Im Jahr 1900 wurde er auf den Lehrstuhl für Griechische Philosophie am Collège de France berufen, der prestigereichsten aller französischen Bildungsinstitutionen. 1901 wählte ihn die Académie des sciences morales et politiques zum Mitglied.

Bergson versuchte, eine "positive Metaphysik" zu konstruieren und aus der Philosophie eine Wissenschaft zu machen, die auf Intuition als Methode basiert, deren Ergebnisse aus Erfahrung stammen und die ebenso streng sein würde wie die auf Intelligenz basierenden Wissenschaften wie Mathematik in erster Linie.
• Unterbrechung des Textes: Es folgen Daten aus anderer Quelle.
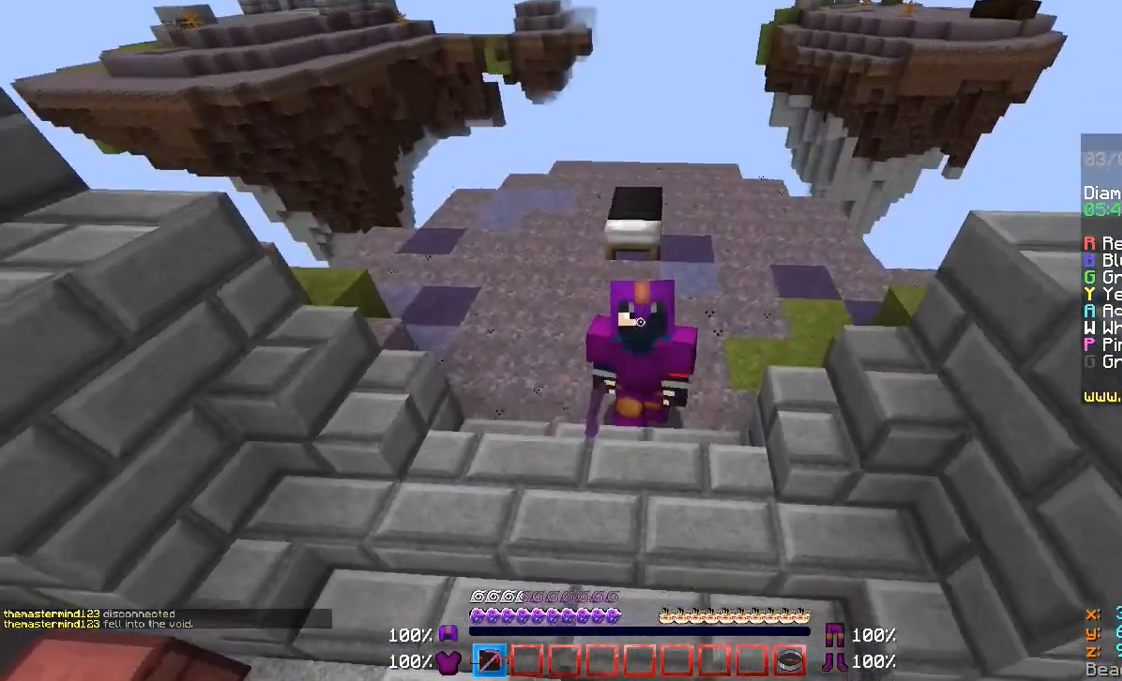
{"keys": ["s"], "mouse": [], "events": [[33, "w", "up"], [133, "d", "down"], [133, "s", "down"], [200, "d", "up"]]}
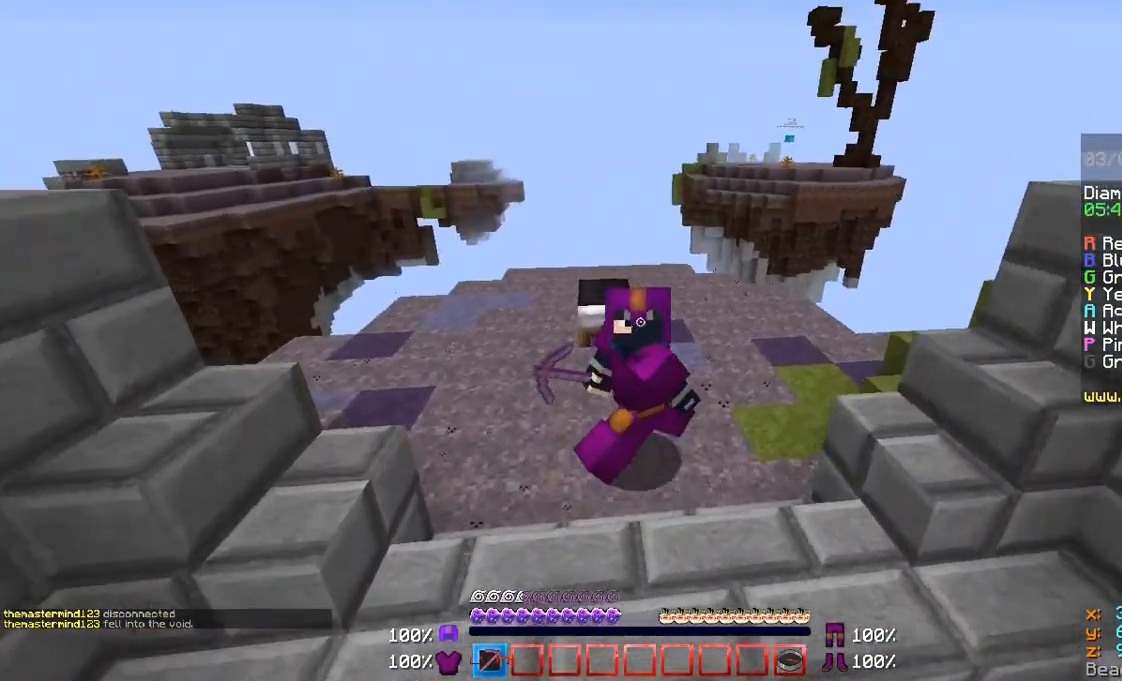
{"keys": [], "mouse": [], "events": [[500, "s", "up"]]}
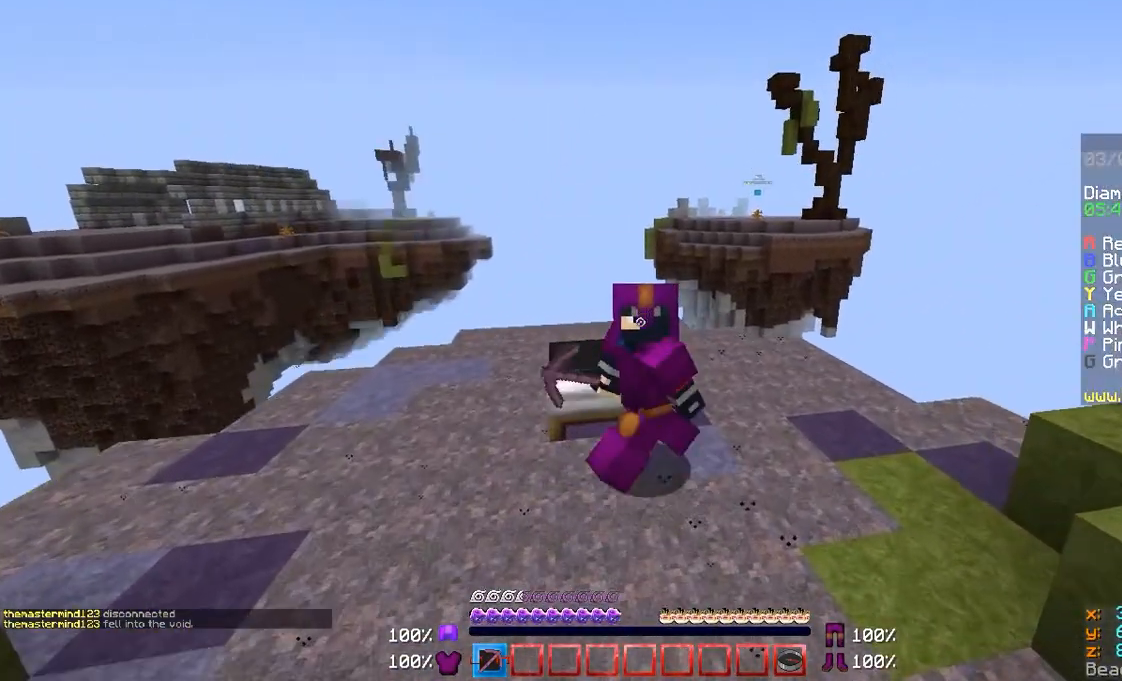
{"keys": [], "mouse": [], "events": []}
Im Gegensatz zu Platon und René Descartes, die Geometrie als Modell verwendeten, um Metaphysik zu einer Wissenschaft zu machen, nimmt Bergson als Modell Biologie, Psychologie und Soziologie, aufstrebende Wissenschaften seiner Zeit, die auf Bewegung und nicht auf konzeptueller Fixierung beruhen. und nach Bergson nicht ganz mathematisierbar.
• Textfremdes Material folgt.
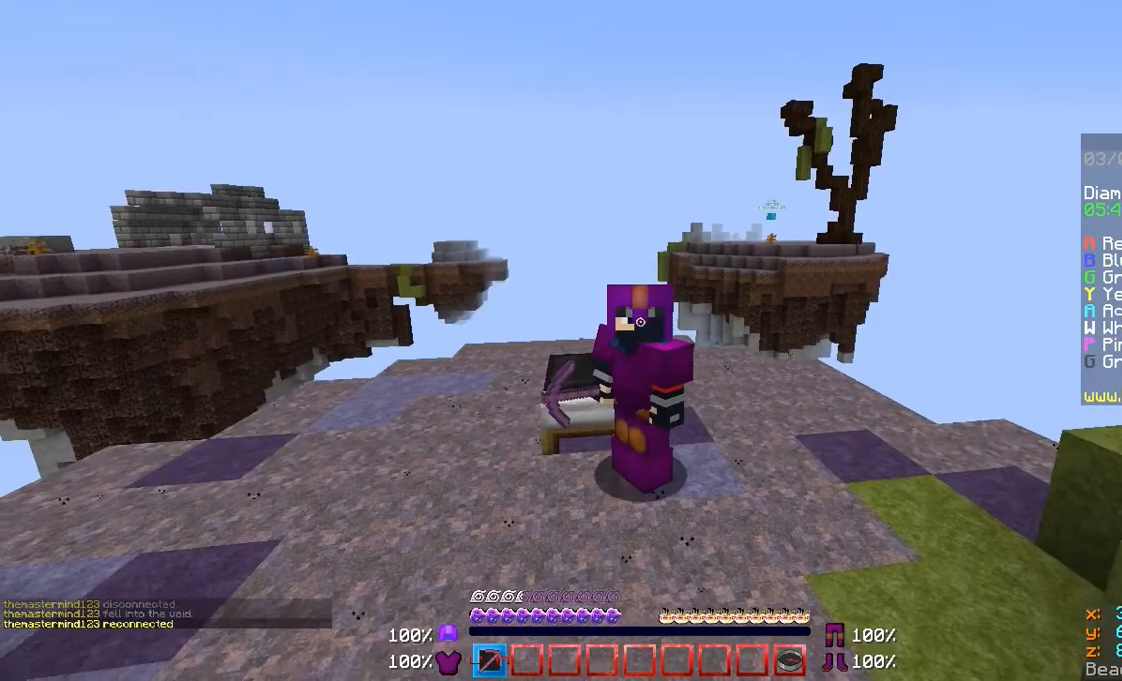
{"keys": [], "mouse": [], "events": []}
Bergson unterschied zwischen "Intelligenz" und "Intuition". Intelligenz ist auf Materie geregelt, das heißt, sie ermöglicht Wissen, was Frédéric Worms zusammenfasste: „Intelligenz ist […] die Fähigkeit bestimmter Lebewesen (Menschen) durch Werkzeuge auf Materie einzuwirken und bestimmte Objekte durch ihre Beziehungen zu kennen, also vor allem durch den Raum."

Die Intuition hingegen wird im Laufe der Zeit reguliert. „Die Analyse arbeitet mit dem Unbeweglichen, während die Intuition in die Mobilität oder, was dasselbe bedeutet, in die Dauer gestellt wird. Dies ist die sehr klare Grenze zwischen Intuition und Analyse. »Es überschreitet die geschlossenen Rahmenbedingungen, die Intelligenz schafft, um sich die Welt anzueignen, und sucht nach einer Wissensquelle im Leben.

Bergson eröffnete damit den Weg zu einer neuen Metaphysik, indem er bestätigt, dass das Reale in seinem Ursprung erkennbar ist. „In der Erfahrung, sensibel, zeitlich, unmittelbar, muss es Intuition geben oder überhaupt nicht. Wenn jedoch Intuition gegeben ist, liefert sie die Charaktere einer Realität ohne jegliche Relativität aufgrund unserer Sinne oder unseres Wissens und erhält daher eine metaphysische Bedeutung: Das Kriterium der Dauer ist dann die intrinsische Garantie des Bereichs Metaphysik der Intuition.

In diesem Punkt widersetzt sich Bergson Kant, indem er in die "Materie" der "sensiblen Intuition" ihre Form (Zeit) zurückbringt, genau die Konzepte des Verstehens (mit Intuition) Materie, die Intelligenz begründet) und vor allem die großen metaphysischen Erfahrungen des Selbst, der Welt und sogar Gottes, die für den Philosophen als solchen unzugänglich sind, der mystischen Erfahrung.

Henri Bergson bestritt die Rolle der rationalen Erkenntnis und erklärte die voluntative Intuition, die mystische Schau als höchste Stufe der philosophischen Wirklichkeitsaneignung. Auf diesem Wege sei die Wahrheit unmittelbar, jenseits sinnlicher und rationaler Daten erkennbar.

Henri Bergson wurde am 18. Oktober 1859 in Paris geboren.

Henri Bergson

Samstag, 2. Januar 2021

Die gesellschaftliche Bedeutung der Philosophie (E)


Die Philosophie sieht sich in Zeiten einer sich rasant verändernden Welt in der Verantworung, Beiträge für die notwendige Gestaltung der Gesellschaft zu liefern. Es gibt eine Einsicht: Nur ein verantwortungsvoller Umgang mit der Welt kann die Welt noch retten.

Es ist die Aufgabe der Philosophie, durch gedanklich Auseindersetzung mit den relevanten Themen der Zeit Diskurse anzustoßen und gesellschaftliche Debatten zu entfachen

Demokratie braucht die Möglichkeit zur Diskussion, denn dort wo diskutiert wird, können im Wettstreit der Ideen bessere Lösungen gefunden werden. Die Debatte ist die Grundlage für eine Diskussion über relevante Themen. Dort, wo keine Debatte geführt wird, gibt es keine Diskussion über notwendige Veränderungen

Die Philosophie sieht sich nicht in der Verantwortung, notwendige Debatten zur aktuellen Themen wie Klimaschutz, Energiewende, etc. anzustoßen, um einen Konsons für die notwendige Umgestaltung zu finden.

Für eine Debatte ist eine kritische Reflektion der Gesellschaft nötig.